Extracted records

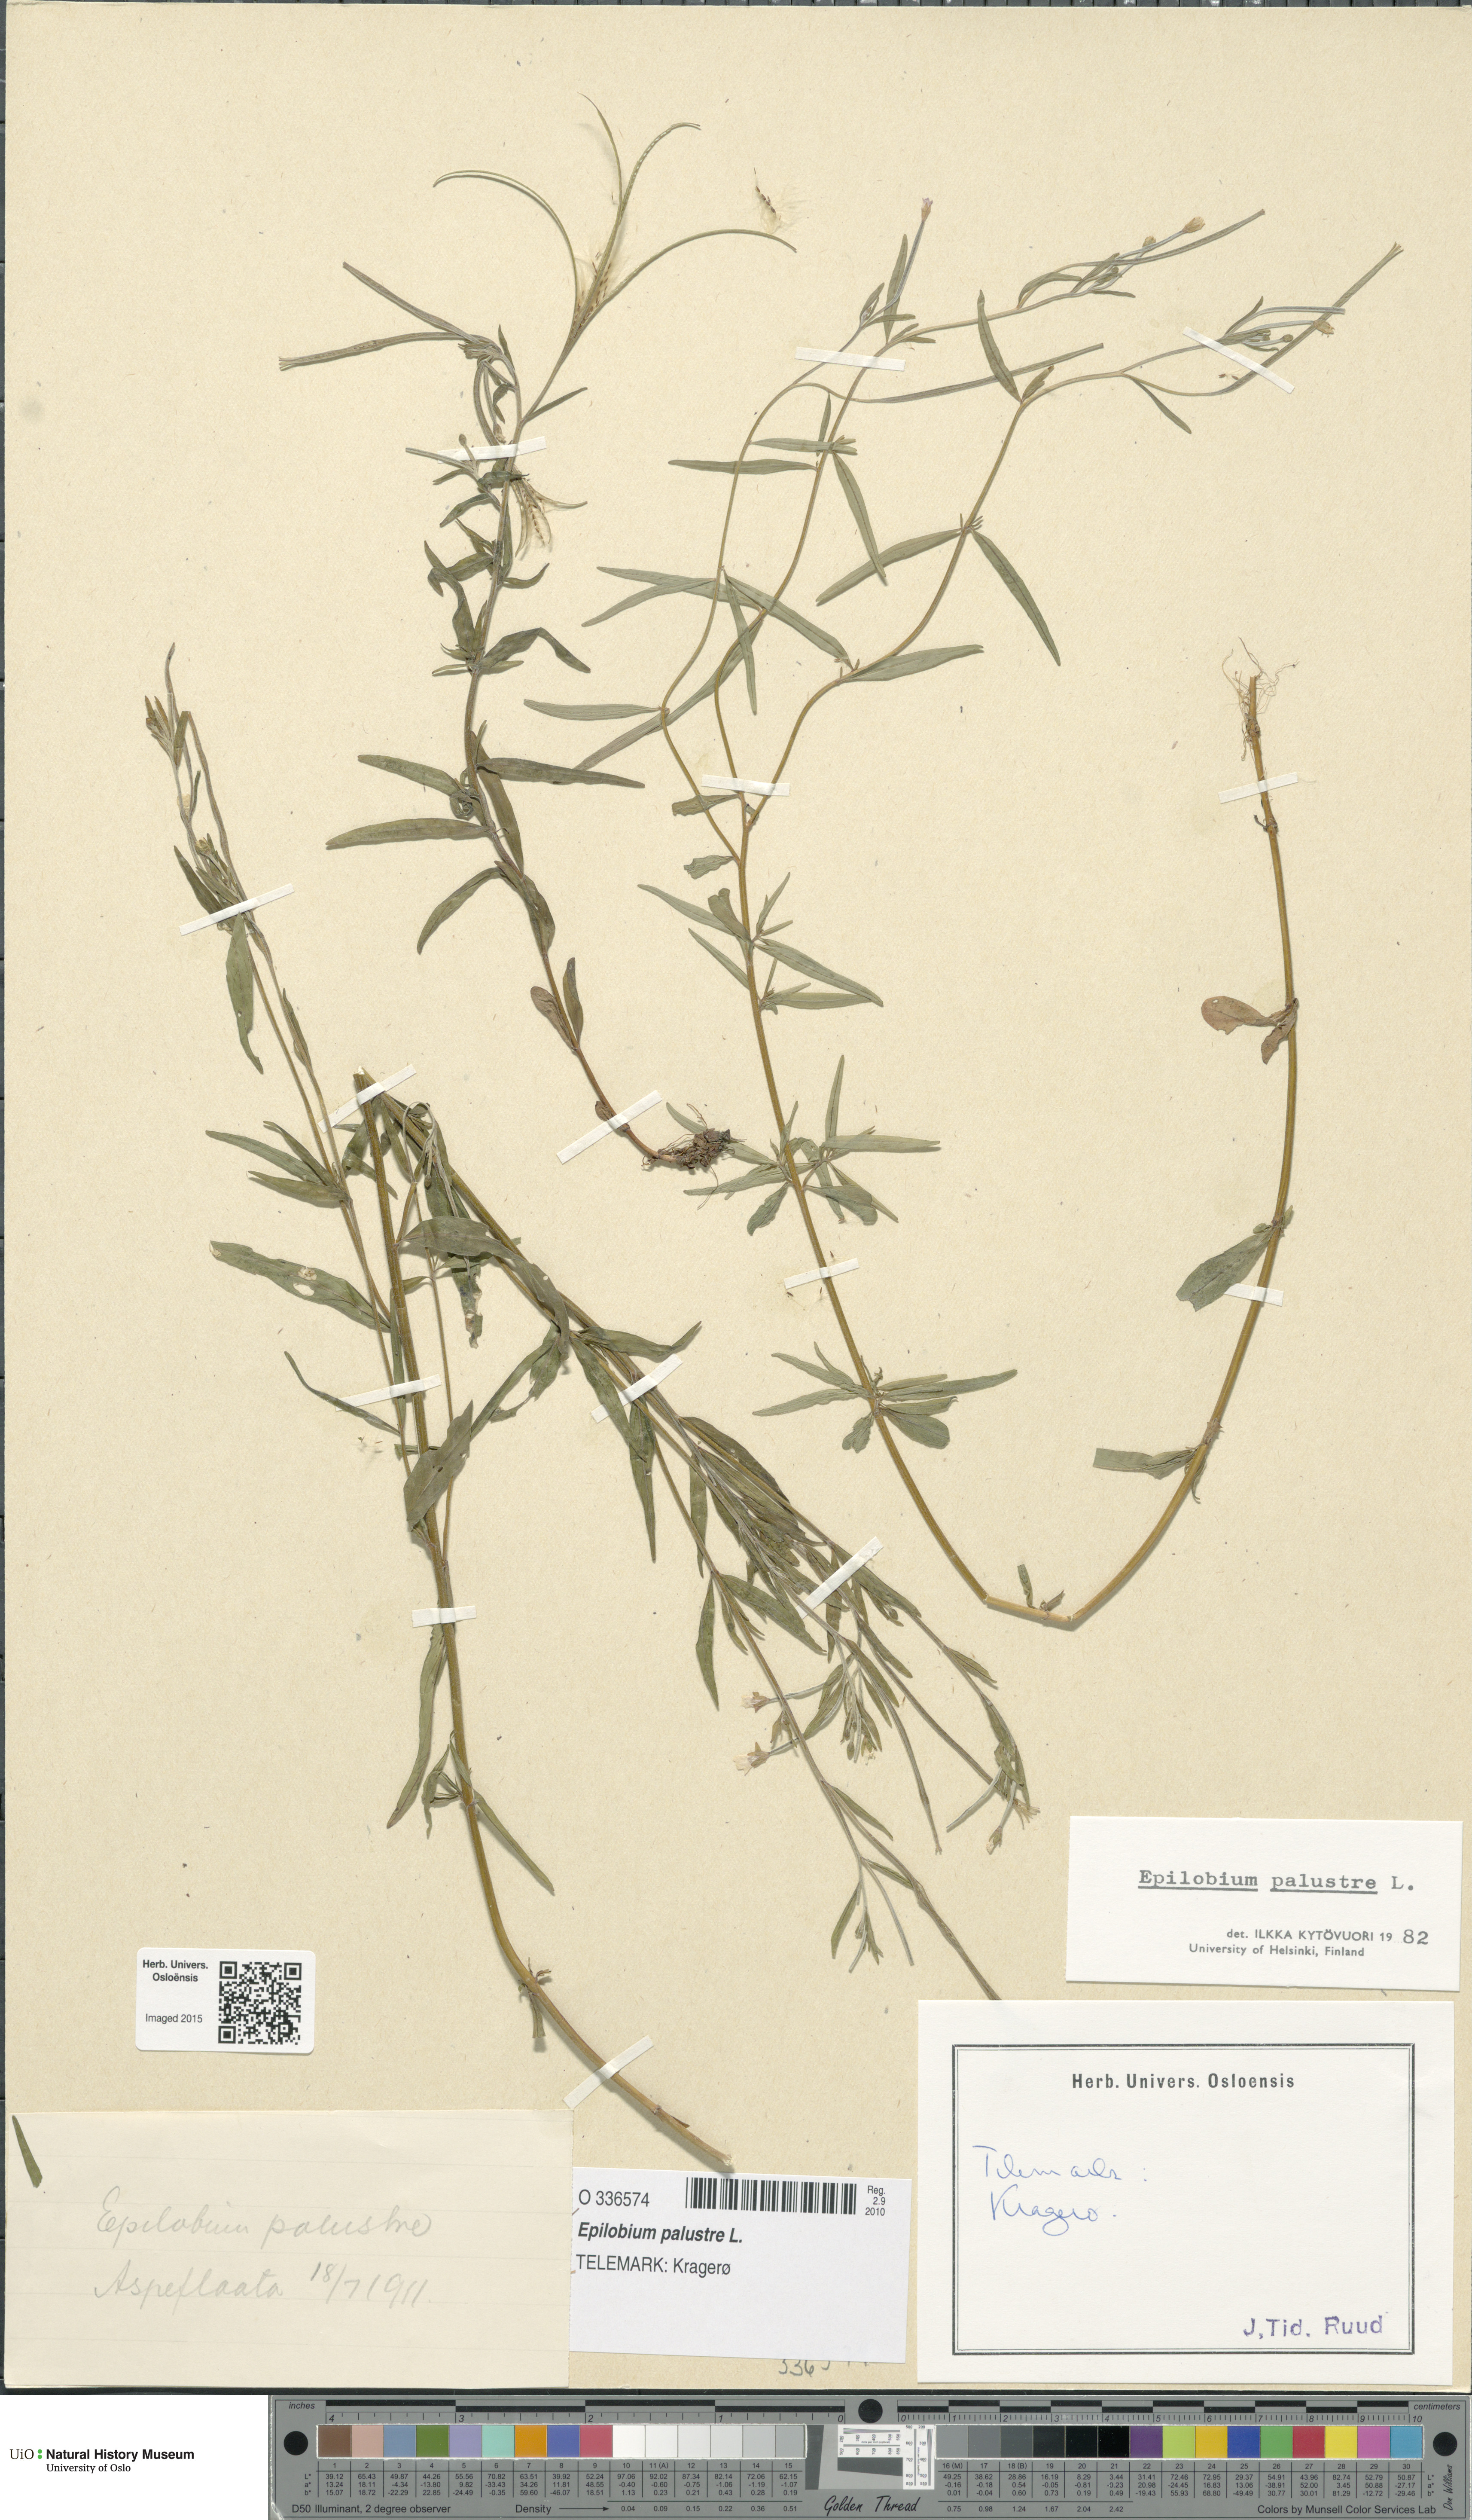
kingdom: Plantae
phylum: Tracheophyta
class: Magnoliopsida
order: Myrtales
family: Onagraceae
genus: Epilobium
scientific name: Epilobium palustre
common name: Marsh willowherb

• Instructions to follow
Quote the classification lines of every item above word for word, from kingdom through common name. Leave the pictures out of your answer.

• Result for this exercise
kingdom: Plantae
phylum: Tracheophyta
class: Magnoliopsida
order: Myrtales
family: Onagraceae
genus: Epilobium
scientific name: Epilobium palustre
common name: Marsh willowherb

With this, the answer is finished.